Banking and Education
The last two breakthroughs the Gateses will be working towards in the next 15 years are banking and education. The Foundation noted that mobile banking will help the poor radically transform their lives. This is evident in Kenya, the east African country that prides itself as the world’s leader in mobile banking, thanks to its M-PESA mobile money platform. A study found out that a lot of start-ups have been spawned on the availability of a reliable mobile-payments platform in Nairobi, Kenya’s capital city. Millions of he unbanked population in sub-Saharan African can now have access to financial services through the use of mobile money, a market, which could be worth as much as $1.3 billion by 2019, according to new data from U.S.-based marketing analysis firm Frost & Sullivan.

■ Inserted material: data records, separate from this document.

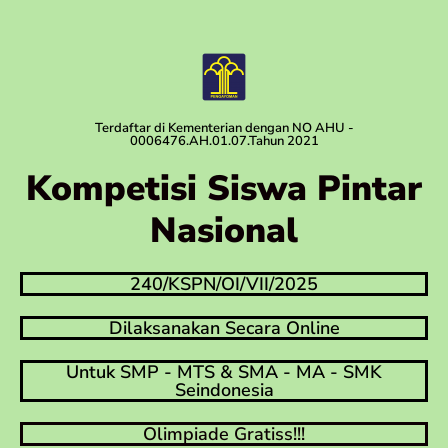
Terdaftar di Kementerian dengan NO AHU -
0006476.AH.01.07.Tahun 2021
Kompetisi Siswa Pintar
Nasional
240/KSPN/OI/VII/2025
Dilaksanakan Secara Online
Untuk SMP - MTS & SMA - MA - SMK
Seindonesia
Olimpiade Gratiss!!!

This growth will continue, according to Bill Gates, as 2 billion people who do not have a bank account today will be storing money and making payments with their phones by 2030.
The philanthropists also projects a revolution in learning through better software. The couple says online courses will be a global asset and will be available to everyone with a phone or tablet.
“As high-speed cell networks grow and smartphones become as cheap as today’s voice-only phones, online education will flourish,” the letter read. For several African countries, this will be a revolution in education.
They noted however that software will never replace teachers, but can play a very crucial role in education.
Gates noted that these breakthroughs will be driven by innovation in technology—ranging from new vaccines and hardier crops to much cheaper smartphones and tablets—and by innovations that help deliver those things to more people.